* Task details *
Only the text is wanted; write out each record below exactly and exclude all pictures.

(Supplied data Opens)

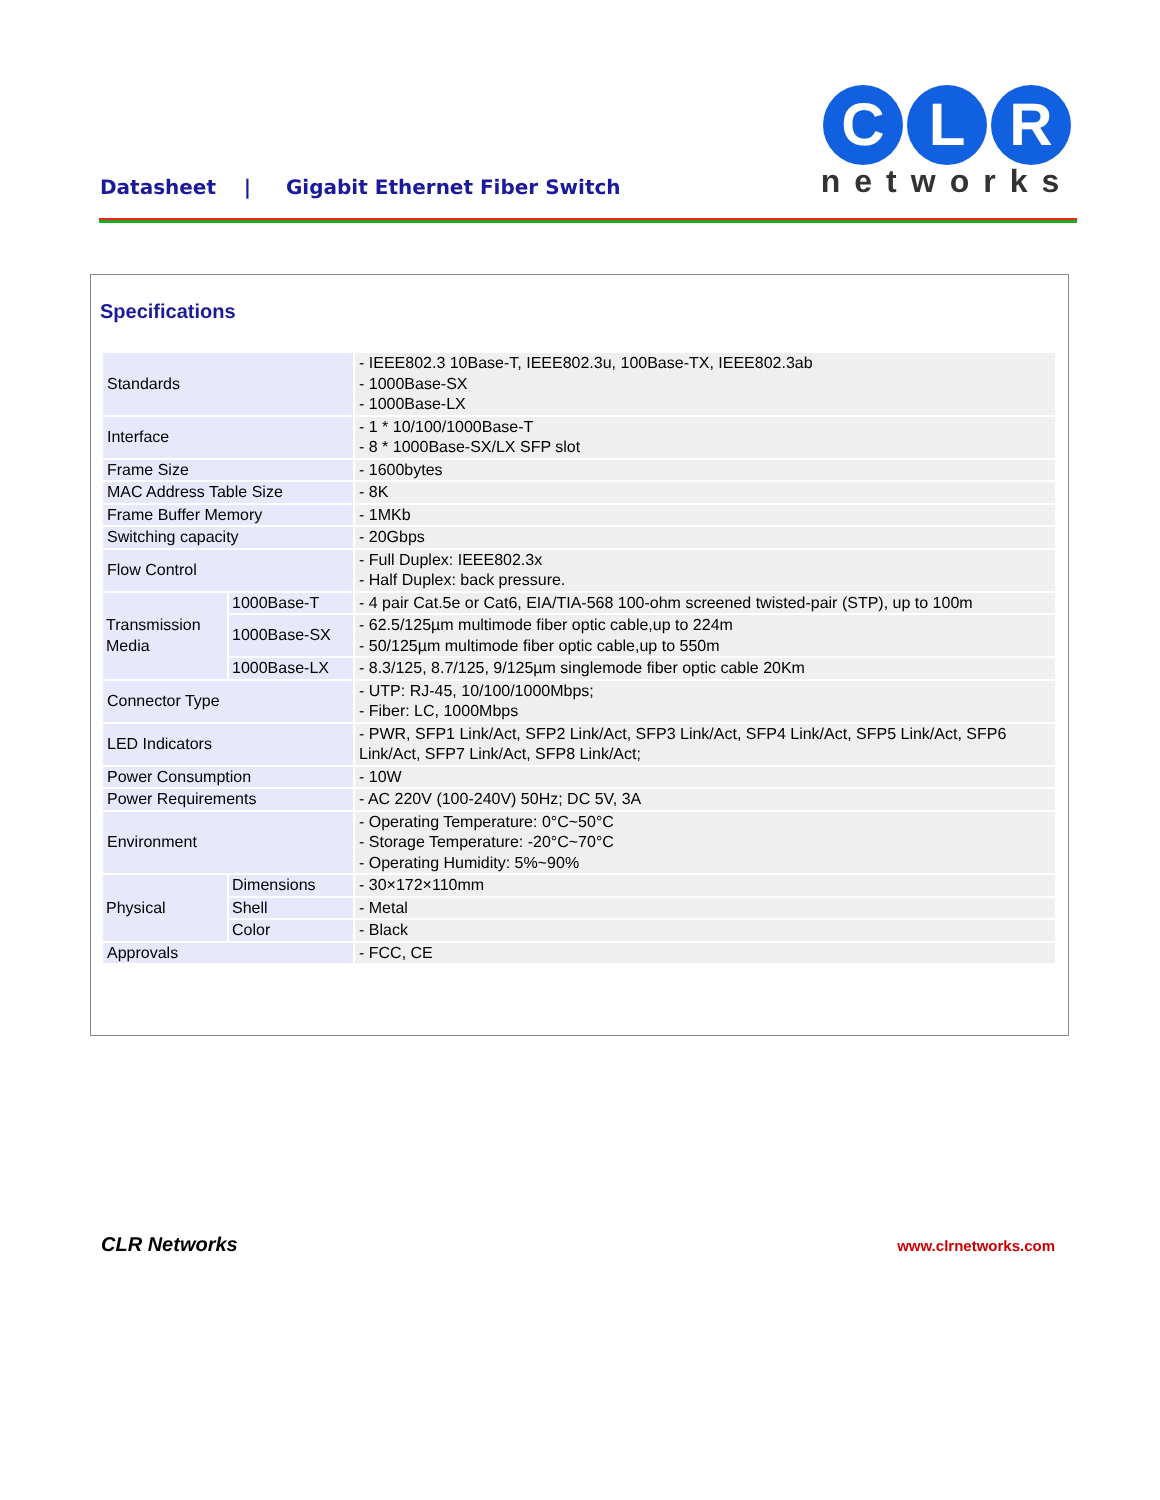Datasheet | Gigabit Ethernet Fiber Switch
C L R
networks
Specifications
| Standards | | - IEEE802.3 10Base-T, IEEE802.3u, 100Base-TX, IEEE802.3ab - 1000Base-SX - 1000Base-LX |
| Interface | | - 1 * 10/100/1000Base-T - 8 * 1000Base-SX/LX SFP slot |
| Frame Size | | - 1600bytes |
| MAC Address Table Size | | - 8K |
| Frame Buffer Memory | | - 1MKb |
| Switching capacity | | - 20Gbps |
| Flow Control | | - Full Duplex: IEEE802.3x - Half Duplex: back pressure. |
| Transmission Media | 1000Base-T | - 4 pair Cat.5e or Cat6, EIA/TIA-568 100-ohm screened twisted-pair (STP), up to 100m |
| | 1000Base-SX | - 62.5/125µm multimode fiber optic cable,up to 224m - 50/125µm multimode fiber optic cable,up to 550m |
| | 1000Base-LX | - 8.3/125, 8.7/125, 9/125µm singlemode fiber optic cable 20Km |
| Connector Type | | - UTP: RJ-45, 10/100/1000Mbps; - Fiber: LC, 1000Mbps |
| LED Indicators | | - PWR, SFP1 Link/Act, SFP2 Link/Act, SFP3 Link/Act, SFP4 Link/Act, SFP5 Link/Act, SFP6 Link/Act, SFP7 Link/Act, SFP8 Link/Act; |
| Power Consumption | | - 10W |
| Power Requirements | | - AC 220V (100-240V) 50Hz; DC 5V, 3A |
| Environment | | - Operating Temperature: 0°C~50°C - Storage Temperature: -20°C~70°C - Operating Humidity: 5%~90% |
| Physical | Dimensions | - 30×172×110mm |
| | Shell | - Metal |
| | Color | - Black |
| Approvals | | - FCC, CE |
CLR Networks www.clrnetworks.com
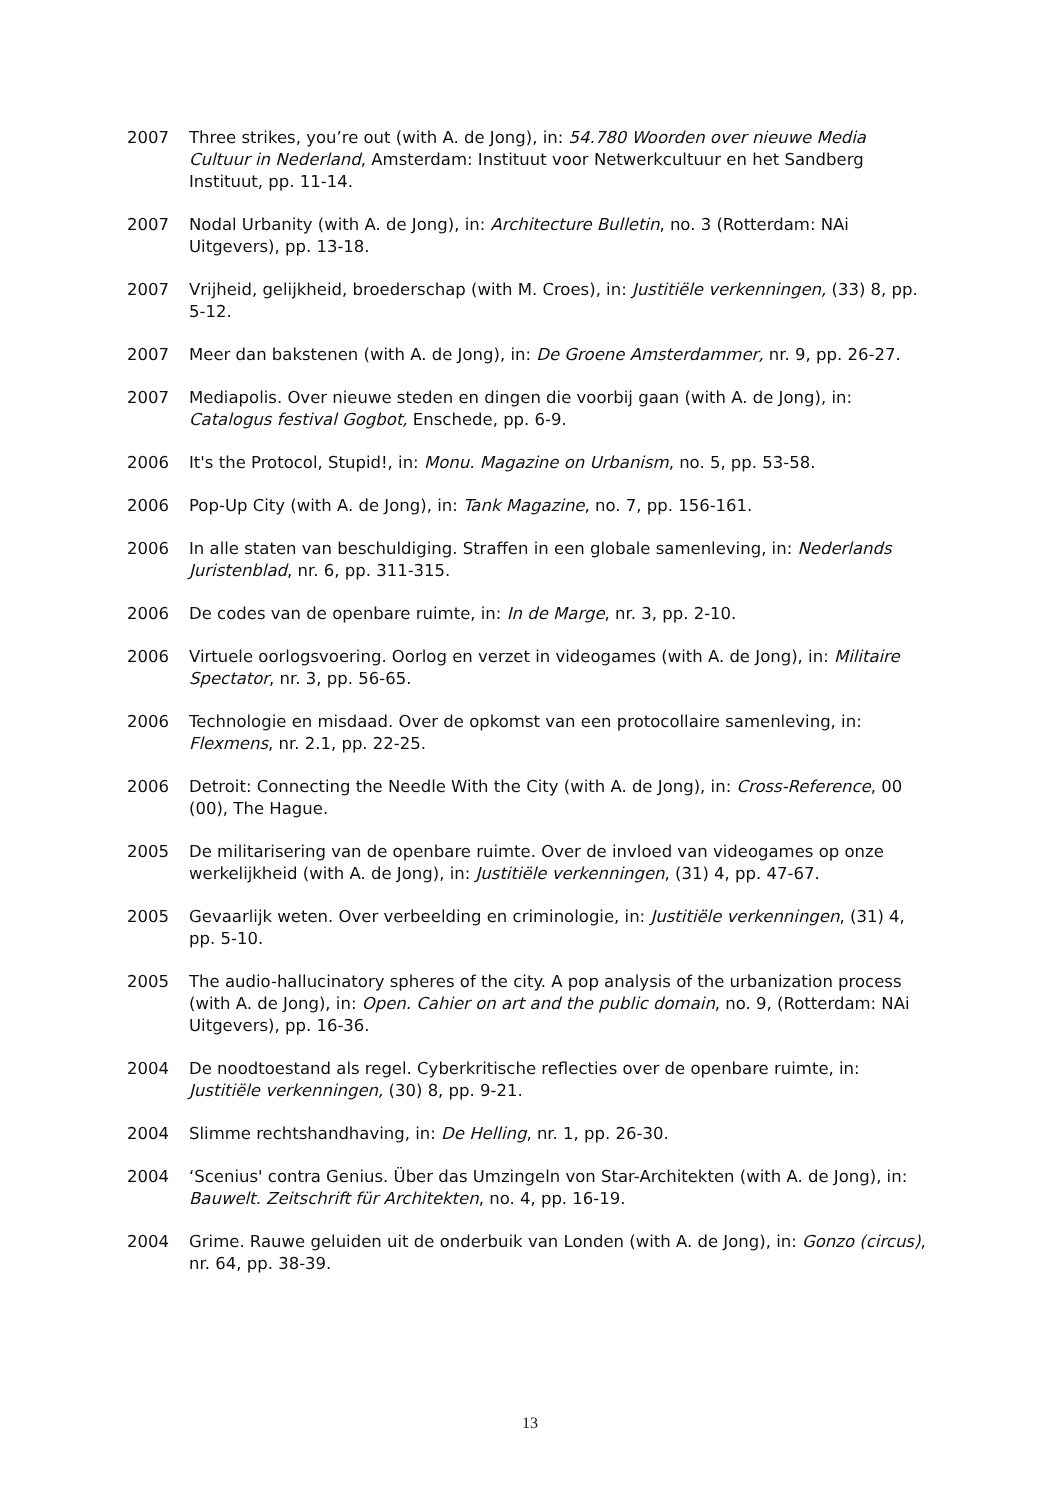2007 Three strikes, you’re out (with A. de Jong), in: 54.780 Woorden over nieuwe Media Cultuur in Nederland, Amsterdam: Instituut voor Netwerkcultuur en het Sandberg Instituut, pp. 11-14.
2007 Nodal Urbanity (with A. de Jong), in: Architecture Bulletin, no. 3 (Rotterdam: NAi Uitgevers), pp. 13-18.
2007 Vrijheid, gelijkheid, broederschap (with M. Croes), in: Justitiële verkenningen, (33) 8, pp. 5-12.
2007 Meer dan bakstenen (with A. de Jong), in: De Groene Amsterdammer, nr. 9, pp. 26-27.
2007 Mediapolis. Over nieuwe steden en dingen die voorbij gaan (with A. de Jong), in: Catalogus festival Gogbot, Enschede, pp. 6-9.
2006 It's the Protocol, Stupid!, in: Monu. Magazine on Urbanism, no. 5, pp. 53-58.
2006 Pop-Up City (with A. de Jong), in: Tank Magazine, no. 7, pp. 156-161.
2006 In alle staten van beschuldiging. Straffen in een globale samenleving, in: Nederlands Juristenblad, nr. 6, pp. 311-315.
2006 De codes van de openbare ruimte, in: In de Marge, nr. 3, pp. 2-10.
2006 Virtuele oorlogsvoering. Oorlog en verzet in videogames (with A. de Jong), in: Militaire Spectator, nr. 3, pp. 56-65.
2006 Technologie en misdaad. Over de opkomst van een protocollaire samenleving, in: Flexmens, nr. 2.1, pp. 22-25.
2006 Detroit: Connecting the Needle With the City (with A. de Jong), in: Cross-Reference, 00 (00), The Hague.
2005 De militarisering van de openbare ruimte. Over de invloed van videogames op onze werkelijkheid (with A. de Jong), in: Justitiële verkenningen, (31) 4, pp. 47-67.
2005 Gevaarlijk weten. Over verbeelding en criminologie, in: Justitiële verkenningen, (31) 4, pp. 5-10.
2005 The audio-hallucinatory spheres of the city. A pop analysis of the urbanization process (with A. de Jong), in: Open. Cahier on art and the public domain, no. 9, (Rotterdam: NAi Uitgevers), pp. 16-36.
2004 De noodtoestand als regel. Cyberkritische reflecties over de openbare ruimte, in: Justitiële verkenningen, (30) 8, pp. 9-21.
2004 Slimme rechtshandhaving, in: De Helling, nr. 1, pp. 26-30.
2004 ‘Scenius' contra Genius. Über das Umzingeln von Star-Architekten (with A. de Jong), in: Bauwelt. Zeitschrift für Architekten, no. 4, pp. 16-19.
2004 Grime. Rauwe geluiden uit de onderbuik van Londen (with A. de Jong), in: Gonzo (circus), nr. 64, pp. 38-39.
13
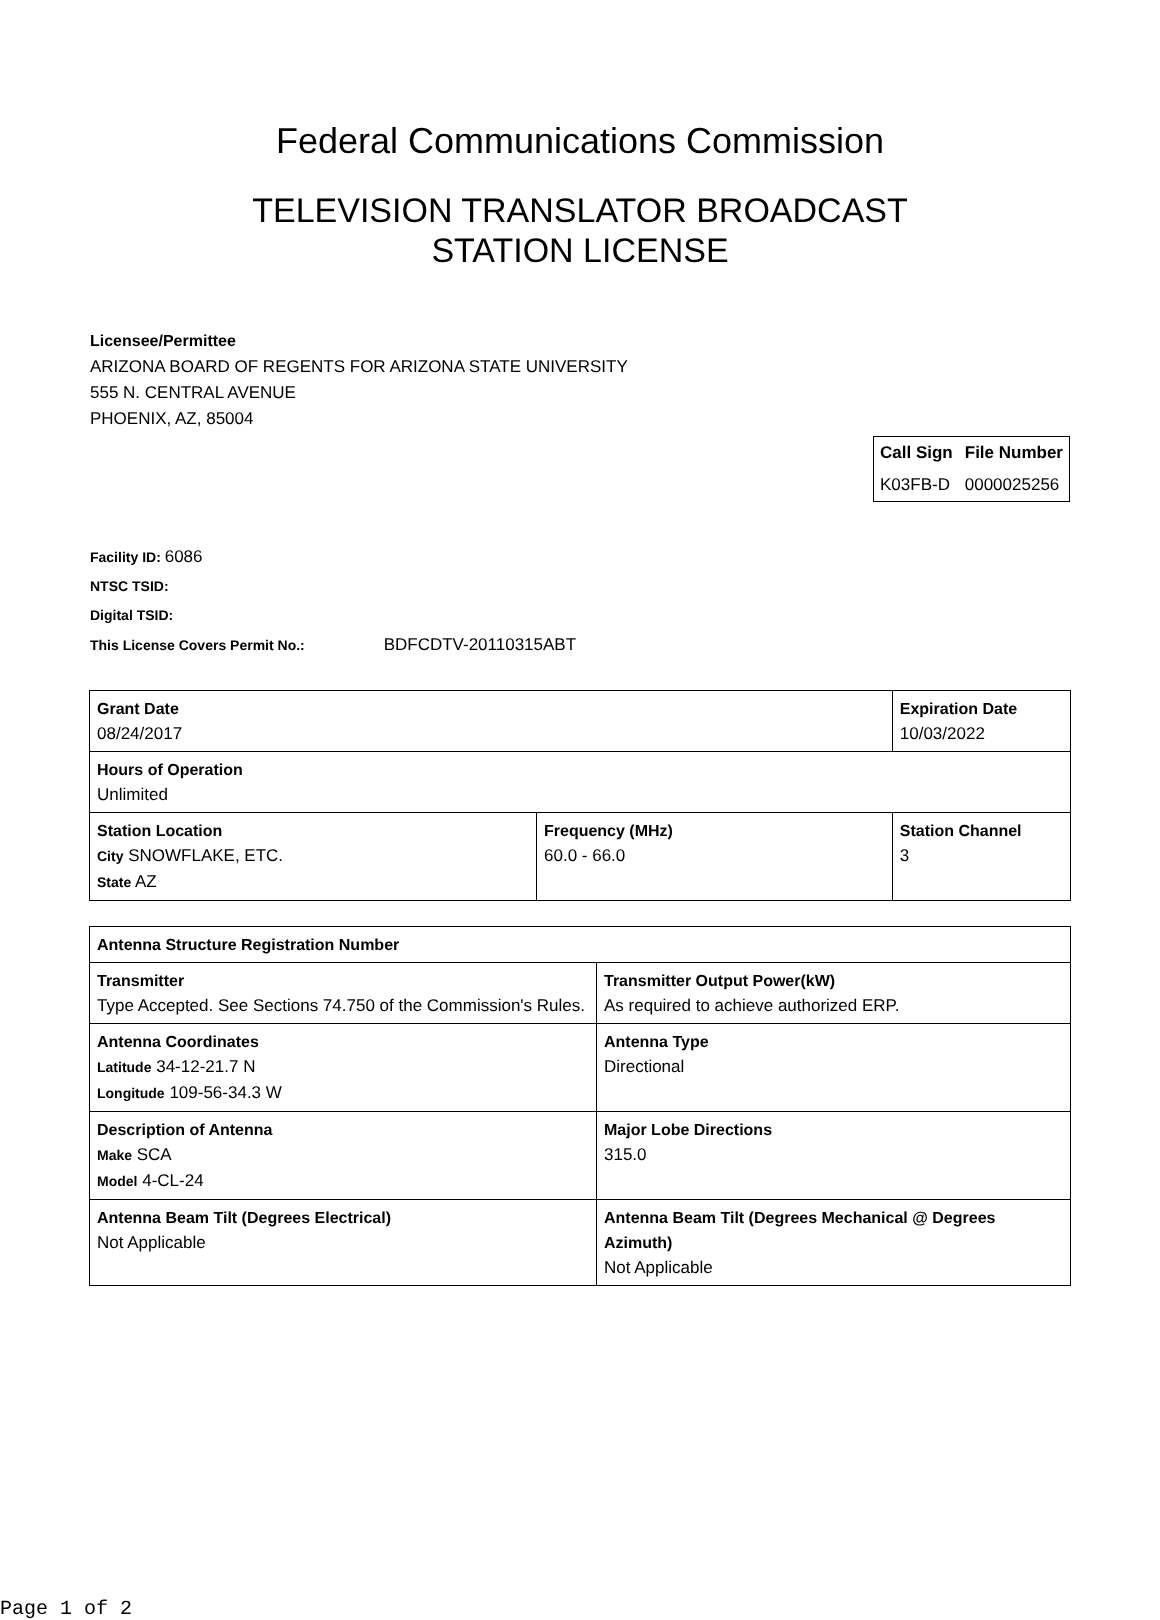Federal Communications Commission
TELEVISION TRANSLATOR BROADCAST STATION LICENSE
Licensee/Permittee
ARIZONA BOARD OF REGENTS FOR ARIZONA STATE UNIVERSITY
555 N. CENTRAL AVENUE
PHOENIX, AZ, 85004
| Call Sign | File Number |
| --- | --- |
| K03FB-D | 0000025256 |
Facility ID: 6086
NTSC TSID:
Digital TSID:
This License Covers Permit No.: BDFCDTV-20110315ABT
| Grant Date 08/24/2017 | | Expiration Date 10/03/2022 | |
| Hours of Operation Unlimited | | | |
| Station Location City SNOWFLAKE, ETC. State AZ | Frequency (MHz) 60.0 - 66.0 | | Station Channel 3 |
| Antenna Structure Registration Number | |
| Transmitter Type Accepted. See Sections 74.750 of the Commission's Rules. | Transmitter Output Power(kW) As required to achieve authorized ERP. |
| Antenna Coordinates Latitude 34-12-21.7 N Longitude 109-56-34.3 W | Antenna Type Directional |
| Description of Antenna Make SCA Model 4-CL-24 | Major Lobe Directions 315.0 |
| Antenna Beam Tilt (Degrees Electrical) Not Applicable | Antenna Beam Tilt (Degrees Mechanical @ Degrees Azimuth) Not Applicable |
Page 1 of 2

(Supplied data Closes)

* Answer box *
Datasheet | Gigabit Ethernet Fiber Switch
C L R
networks
Specifications
| Standards | | - IEEE802.3 10Base-T, IEEE802.3u, 100Base-TX, IEEE802.3ab - 1000Base-SX - 1000Base-LX |
| Interface | | - 1 * 10/100/1000Base-T - 8 * 1000Base-SX/LX SFP slot |
| Frame Size | | - 1600bytes |
| MAC Address Table Size | | - 8K |
| Frame Buffer Memory | | - 1MKb |
| Switching capacity | | - 20Gbps |
| Flow Control | | - Full Duplex: IEEE802.3x - Half Duplex: back pressure. |
| Transmission Media | 1000Base-T | - 4 pair Cat.5e or Cat6, EIA/TIA-568 100-ohm screened twisted-pair (STP), up to 100m |
| | 1000Base-SX | - 62.5/125µm multimode fiber optic cable,up to 224m - 50/125µm multimode fiber optic cable,up to 550m |
| | 1000Base-LX | - 8.3/125, 8.7/125, 9/125µm singlemode fiber optic cable 20Km |
| Connector Type | | - UTP: RJ-45, 10/100/1000Mbps; - Fiber: LC, 1000Mbps |
| LED Indicators | | - PWR, SFP1 Link/Act, SFP2 Link/Act, SFP3 Link/Act, SFP4 Link/Act, SFP5 Link/Act, SFP6 Link/Act, SFP7 Link/Act, SFP8 Link/Act; |
| Power Consumption | | - 10W |
| Power Requirements | | - AC 220V (100-240V) 50Hz; DC 5V, 3A |
| Environment | | - Operating Temperature: 0°C~50°C - Storage Temperature: -20°C~70°C - Operating Humidity: 5%~90% |
| Physical | Dimensions | - 30×172×110mm |
| | Shell | - Metal |
| | Color | - Black |
| Approvals | | - FCC, CE |
CLR Networks www.clrnetworks.com
2007 Three strikes, you’re out (with A. de Jong), in: 54.780 Woorden over nieuwe Media Cultuur in Nederland, Amsterdam: Instituut voor Netwerkcultuur en het Sandberg Instituut, pp. 11-14.
2007 Nodal Urbanity (with A. de Jong), in: Architecture Bulletin, no. 3 (Rotterdam: NAi Uitgevers), pp. 13-18.
2007 Vrijheid, gelijkheid, broederschap (with M. Croes), in: Justitiële verkenningen, (33) 8, pp. 5-12.
2007 Meer dan bakstenen (with A. de Jong), in: De Groene Amsterdammer, nr. 9, pp. 26-27.
2007 Mediapolis. Over nieuwe steden en dingen die voorbij gaan (with A. de Jong), in: Catalogus festival Gogbot, Enschede, pp. 6-9.
2006 It's the Protocol, Stupid!, in: Monu. Magazine on Urbanism, no. 5, pp. 53-58.
2006 Pop-Up City (with A. de Jong), in: Tank Magazine, no. 7, pp. 156-161.
2006 In alle staten van beschuldiging. Straffen in een globale samenleving, in: Nederlands Juristenblad, nr. 6, pp. 311-315.
2006 De codes van de openbare ruimte, in: In de Marge, nr. 3, pp. 2-10.
2006 Virtuele oorlogsvoering. Oorlog en verzet in videogames (with A. de Jong), in: Militaire Spectator, nr. 3, pp. 56-65.
2006 Technologie en misdaad. Over de opkomst van een protocollaire samenleving, in: Flexmens, nr. 2.1, pp. 22-25.
2006 Detroit: Connecting the Needle With the City (with A. de Jong), in: Cross-Reference, 00 (00), The Hague.
2005 De militarisering van de openbare ruimte. Over de invloed van videogames op onze werkelijkheid (with A. de Jong), in: Justitiële verkenningen, (31) 4, pp. 47-67.
2005 Gevaarlijk weten. Over verbeelding en criminologie, in: Justitiële verkenningen, (31) 4, pp. 5-10.
2005 The audio-hallucinatory spheres of the city. A pop analysis of the urbanization process (with A. de Jong), in: Open. Cahier on art and the public domain, no. 9, (Rotterdam: NAi Uitgevers), pp. 16-36.
2004 De noodtoestand als regel. Cyberkritische reflecties over de openbare ruimte, in: Justitiële verkenningen, (30) 8, pp. 9-21.
2004 Slimme rechtshandhaving, in: De Helling, nr. 1, pp. 26-30.
2004 ‘Scenius' contra Genius. Über das Umzingeln von Star-Architekten (with A. de Jong), in: Bauwelt. Zeitschrift für Architekten, no. 4, pp. 16-19.
2004 Grime. Rauwe geluiden uit de onderbuik van Londen (with A. de Jong), in: Gonzo (circus), nr. 64, pp. 38-39.
13
Federal Communications Commission
TELEVISION TRANSLATOR BROADCAST STATION LICENSE
Licensee/Permittee
ARIZONA BOARD OF REGENTS FOR ARIZONA STATE UNIVERSITY
555 N. CENTRAL AVENUE
PHOENIX, AZ, 85004
| Call Sign | File Number |
| --- | --- |
| K03FB-D | 0000025256 |
Facility ID: 6086
NTSC TSID:
Digital TSID:
This License Covers Permit No.: BDFCDTV-20110315ABT
| Grant Date 08/24/2017 | | Expiration Date 10/03/2022 | |
| Hours of Operation Unlimited | | | |
| Station Location City SNOWFLAKE, ETC. State AZ | Frequency (MHz) 60.0 - 66.0 | | Station Channel 3 |
| Antenna Structure Registration Number | |
| Transmitter Type Accepted. See Sections 74.750 of the Commission's Rules. | Transmitter Output Power(kW) As required to achieve authorized ERP. |
| Antenna Coordinates Latitude 34-12-21.7 N Longitude 109-56-34.3 W | Antenna Type Directional |
| Description of Antenna Make SCA Model 4-CL-24 | Major Lobe Directions 315.0 |
| Antenna Beam Tilt (Degrees Electrical) Not Applicable | Antenna Beam Tilt (Degrees Mechanical @ Degrees Azimuth) Not Applicable |
Page 1 of 2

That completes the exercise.